[Short-answer chart entries]
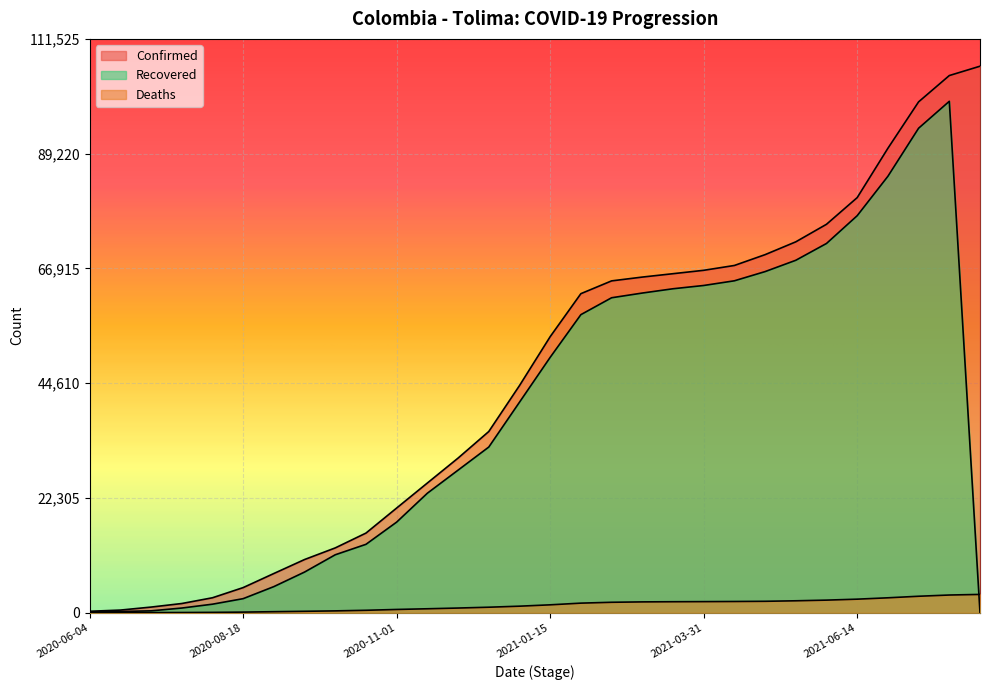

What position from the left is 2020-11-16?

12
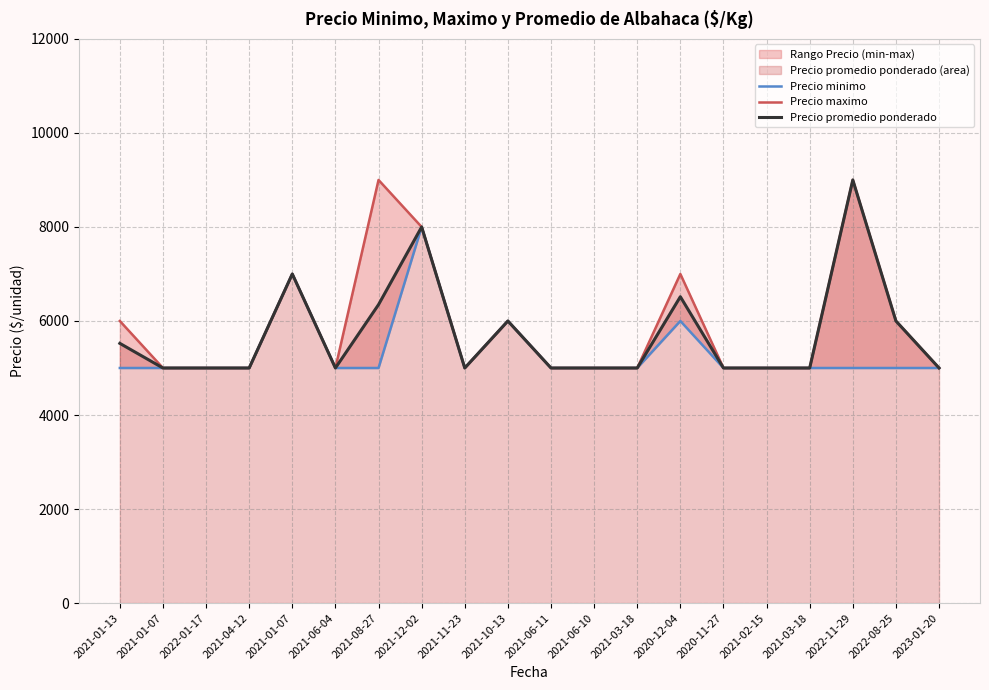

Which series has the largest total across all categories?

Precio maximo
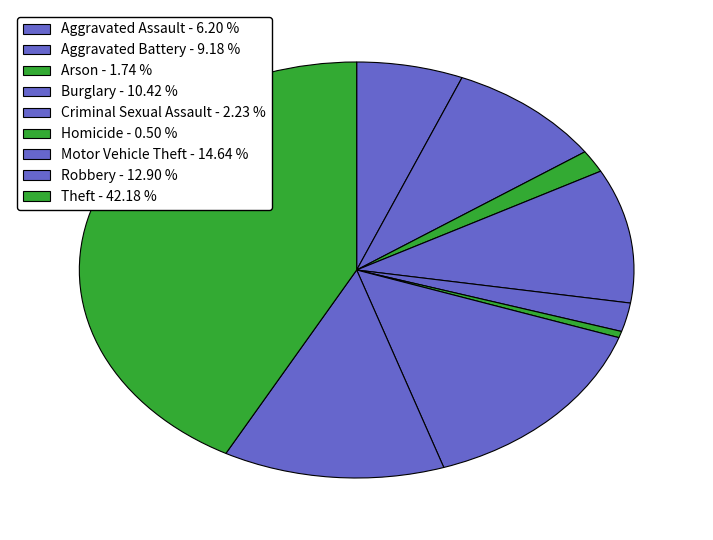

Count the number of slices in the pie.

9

→ **Instruction**
Print every line of the entries above word for word, leaving out the pictures.

→ **Written answer**
What position from the left is 2020-11-16?

12

Which series has the largest total across all categories?

Precio maximo

Count the number of slices in the pie.

9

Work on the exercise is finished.